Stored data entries
%%

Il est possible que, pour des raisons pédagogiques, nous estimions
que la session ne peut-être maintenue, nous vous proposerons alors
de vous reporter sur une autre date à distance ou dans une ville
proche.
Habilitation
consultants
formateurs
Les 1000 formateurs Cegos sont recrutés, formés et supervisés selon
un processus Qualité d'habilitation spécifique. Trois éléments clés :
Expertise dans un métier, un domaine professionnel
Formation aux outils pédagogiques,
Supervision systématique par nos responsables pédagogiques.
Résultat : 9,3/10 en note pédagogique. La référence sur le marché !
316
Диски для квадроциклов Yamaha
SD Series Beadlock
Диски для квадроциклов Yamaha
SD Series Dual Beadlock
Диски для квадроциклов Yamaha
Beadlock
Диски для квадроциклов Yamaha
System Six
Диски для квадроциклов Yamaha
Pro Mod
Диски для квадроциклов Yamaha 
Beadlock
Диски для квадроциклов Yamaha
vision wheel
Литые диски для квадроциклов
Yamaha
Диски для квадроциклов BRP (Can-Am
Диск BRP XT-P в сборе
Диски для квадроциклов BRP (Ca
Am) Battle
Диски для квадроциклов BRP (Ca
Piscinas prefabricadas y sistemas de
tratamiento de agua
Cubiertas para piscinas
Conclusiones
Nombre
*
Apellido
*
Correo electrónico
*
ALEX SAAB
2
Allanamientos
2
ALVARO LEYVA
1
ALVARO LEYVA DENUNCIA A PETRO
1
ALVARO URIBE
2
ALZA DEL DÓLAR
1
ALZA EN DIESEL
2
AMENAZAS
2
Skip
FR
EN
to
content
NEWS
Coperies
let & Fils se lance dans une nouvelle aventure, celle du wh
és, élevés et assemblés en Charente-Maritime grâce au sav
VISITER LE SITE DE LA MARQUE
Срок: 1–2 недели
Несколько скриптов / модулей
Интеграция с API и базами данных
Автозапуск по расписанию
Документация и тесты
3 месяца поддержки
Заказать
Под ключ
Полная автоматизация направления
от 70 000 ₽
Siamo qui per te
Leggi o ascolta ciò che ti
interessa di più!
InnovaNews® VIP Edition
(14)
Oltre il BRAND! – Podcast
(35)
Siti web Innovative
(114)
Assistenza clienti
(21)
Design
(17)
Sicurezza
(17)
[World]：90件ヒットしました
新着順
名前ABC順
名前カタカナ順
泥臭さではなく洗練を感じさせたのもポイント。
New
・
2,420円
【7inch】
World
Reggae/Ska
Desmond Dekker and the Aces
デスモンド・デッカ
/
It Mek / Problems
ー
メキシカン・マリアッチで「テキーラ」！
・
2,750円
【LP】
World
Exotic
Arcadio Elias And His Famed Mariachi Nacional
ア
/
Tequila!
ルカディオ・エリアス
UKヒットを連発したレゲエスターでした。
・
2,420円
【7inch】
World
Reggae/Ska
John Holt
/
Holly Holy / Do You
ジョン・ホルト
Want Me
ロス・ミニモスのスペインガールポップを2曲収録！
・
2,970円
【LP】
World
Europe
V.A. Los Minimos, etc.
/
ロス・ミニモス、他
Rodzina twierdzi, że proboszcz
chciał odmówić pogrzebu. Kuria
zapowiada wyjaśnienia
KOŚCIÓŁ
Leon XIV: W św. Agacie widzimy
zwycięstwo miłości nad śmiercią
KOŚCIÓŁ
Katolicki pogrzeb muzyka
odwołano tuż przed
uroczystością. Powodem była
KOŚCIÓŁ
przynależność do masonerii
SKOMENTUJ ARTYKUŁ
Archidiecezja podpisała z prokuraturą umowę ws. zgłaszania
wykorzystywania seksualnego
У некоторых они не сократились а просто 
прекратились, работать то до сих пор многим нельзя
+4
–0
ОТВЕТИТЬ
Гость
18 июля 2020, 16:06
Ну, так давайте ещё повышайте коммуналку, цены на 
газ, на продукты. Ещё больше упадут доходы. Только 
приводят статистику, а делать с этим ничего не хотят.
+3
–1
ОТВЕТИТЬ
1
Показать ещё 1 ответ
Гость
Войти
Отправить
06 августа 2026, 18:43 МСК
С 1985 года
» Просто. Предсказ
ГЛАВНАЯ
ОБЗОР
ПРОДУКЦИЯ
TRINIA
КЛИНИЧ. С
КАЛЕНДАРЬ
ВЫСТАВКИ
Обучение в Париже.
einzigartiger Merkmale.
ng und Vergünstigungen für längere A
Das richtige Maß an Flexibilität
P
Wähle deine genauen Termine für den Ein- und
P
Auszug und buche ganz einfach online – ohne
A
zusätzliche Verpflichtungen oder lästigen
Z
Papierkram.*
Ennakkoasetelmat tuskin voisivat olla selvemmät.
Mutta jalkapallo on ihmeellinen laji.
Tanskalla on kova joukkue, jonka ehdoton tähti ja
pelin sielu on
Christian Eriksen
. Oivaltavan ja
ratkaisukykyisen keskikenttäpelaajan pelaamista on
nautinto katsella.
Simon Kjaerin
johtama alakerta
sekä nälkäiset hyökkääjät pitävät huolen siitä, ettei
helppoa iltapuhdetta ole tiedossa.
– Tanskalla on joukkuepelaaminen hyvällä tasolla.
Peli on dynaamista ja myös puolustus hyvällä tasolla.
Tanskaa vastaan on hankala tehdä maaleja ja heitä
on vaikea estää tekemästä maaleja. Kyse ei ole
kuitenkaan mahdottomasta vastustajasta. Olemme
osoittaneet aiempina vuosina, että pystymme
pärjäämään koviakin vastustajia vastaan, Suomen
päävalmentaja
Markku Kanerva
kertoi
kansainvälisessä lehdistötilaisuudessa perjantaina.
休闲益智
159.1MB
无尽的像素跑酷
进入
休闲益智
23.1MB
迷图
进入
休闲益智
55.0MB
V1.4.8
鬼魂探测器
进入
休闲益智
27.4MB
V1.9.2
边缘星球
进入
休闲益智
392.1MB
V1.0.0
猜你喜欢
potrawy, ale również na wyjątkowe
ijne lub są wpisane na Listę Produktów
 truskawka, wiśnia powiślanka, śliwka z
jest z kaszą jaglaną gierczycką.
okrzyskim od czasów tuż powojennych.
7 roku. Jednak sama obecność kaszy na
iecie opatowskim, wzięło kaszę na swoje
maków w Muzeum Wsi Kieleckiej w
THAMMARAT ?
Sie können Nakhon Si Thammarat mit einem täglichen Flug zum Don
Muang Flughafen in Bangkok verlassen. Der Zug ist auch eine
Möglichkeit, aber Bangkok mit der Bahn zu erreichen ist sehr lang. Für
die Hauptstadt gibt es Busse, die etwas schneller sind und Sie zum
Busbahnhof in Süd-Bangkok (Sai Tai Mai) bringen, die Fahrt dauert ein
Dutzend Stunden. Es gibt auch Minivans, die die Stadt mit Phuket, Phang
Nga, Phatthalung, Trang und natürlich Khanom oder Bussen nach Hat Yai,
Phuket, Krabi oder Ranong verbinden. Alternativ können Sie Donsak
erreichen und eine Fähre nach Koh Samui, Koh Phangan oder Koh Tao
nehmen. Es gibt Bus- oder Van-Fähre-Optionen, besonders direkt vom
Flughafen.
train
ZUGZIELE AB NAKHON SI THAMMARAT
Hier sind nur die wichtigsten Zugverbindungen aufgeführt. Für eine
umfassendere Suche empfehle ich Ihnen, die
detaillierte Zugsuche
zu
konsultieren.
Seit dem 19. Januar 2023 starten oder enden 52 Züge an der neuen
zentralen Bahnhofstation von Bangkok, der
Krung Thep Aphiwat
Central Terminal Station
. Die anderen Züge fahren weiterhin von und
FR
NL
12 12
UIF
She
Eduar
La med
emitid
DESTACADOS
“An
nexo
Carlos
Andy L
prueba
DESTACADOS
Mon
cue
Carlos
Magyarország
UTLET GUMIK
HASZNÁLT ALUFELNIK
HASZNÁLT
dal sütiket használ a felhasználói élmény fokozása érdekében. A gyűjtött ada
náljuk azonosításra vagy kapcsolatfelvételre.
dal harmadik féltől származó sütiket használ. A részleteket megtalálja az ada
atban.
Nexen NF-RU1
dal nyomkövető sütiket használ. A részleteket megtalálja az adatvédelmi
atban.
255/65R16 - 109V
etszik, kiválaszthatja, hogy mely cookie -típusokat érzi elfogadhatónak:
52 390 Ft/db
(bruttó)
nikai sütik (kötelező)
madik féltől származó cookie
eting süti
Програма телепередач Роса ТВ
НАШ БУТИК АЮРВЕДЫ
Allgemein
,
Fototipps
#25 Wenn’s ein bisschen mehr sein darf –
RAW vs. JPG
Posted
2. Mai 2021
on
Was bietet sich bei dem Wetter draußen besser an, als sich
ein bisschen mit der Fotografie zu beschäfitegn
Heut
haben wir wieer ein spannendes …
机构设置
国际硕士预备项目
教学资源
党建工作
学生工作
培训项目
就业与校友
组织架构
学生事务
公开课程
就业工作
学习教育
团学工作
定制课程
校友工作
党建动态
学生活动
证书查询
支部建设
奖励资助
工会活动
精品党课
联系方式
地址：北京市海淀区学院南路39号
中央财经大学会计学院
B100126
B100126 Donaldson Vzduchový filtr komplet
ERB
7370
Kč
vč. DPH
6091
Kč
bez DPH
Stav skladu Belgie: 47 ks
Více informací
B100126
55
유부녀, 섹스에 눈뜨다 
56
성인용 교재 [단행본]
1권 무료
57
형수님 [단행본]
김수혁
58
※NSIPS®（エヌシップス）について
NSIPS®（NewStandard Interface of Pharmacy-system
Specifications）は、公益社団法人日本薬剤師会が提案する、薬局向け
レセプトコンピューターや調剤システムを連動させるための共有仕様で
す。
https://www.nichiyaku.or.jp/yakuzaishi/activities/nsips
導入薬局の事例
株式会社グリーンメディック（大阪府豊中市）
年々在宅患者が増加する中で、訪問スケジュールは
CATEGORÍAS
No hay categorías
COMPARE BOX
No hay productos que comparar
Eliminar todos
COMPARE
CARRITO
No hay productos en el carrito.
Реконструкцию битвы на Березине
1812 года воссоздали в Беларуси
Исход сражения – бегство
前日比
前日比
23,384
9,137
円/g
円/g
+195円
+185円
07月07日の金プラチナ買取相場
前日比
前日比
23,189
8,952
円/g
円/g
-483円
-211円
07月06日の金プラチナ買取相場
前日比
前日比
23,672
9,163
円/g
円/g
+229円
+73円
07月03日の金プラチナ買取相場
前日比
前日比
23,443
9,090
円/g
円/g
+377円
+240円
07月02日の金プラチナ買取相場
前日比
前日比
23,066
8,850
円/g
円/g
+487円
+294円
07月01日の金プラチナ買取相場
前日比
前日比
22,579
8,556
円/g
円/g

%%

__What you should do__
Among the lines above, which contain the word "oder"? Copy every one.

__Output of the task__
zusätzliche Verpflichtungen oder lästigen
Nga, Phatthalung, Trang und natürlich Khanom oder Bussen nach Hat Yai,
Phuket, Krabi oder Ranong verbinden. Alternativ können Sie Donsak
erreichen und eine Fähre nach Koh Samui, Koh Phangan oder Koh Tao
nehmen. Es gibt Bus- oder Van-Fähre-Optionen, besonders direkt vom
Seit dem 19. Januar 2023 starten oder enden 52 Züge an der neuen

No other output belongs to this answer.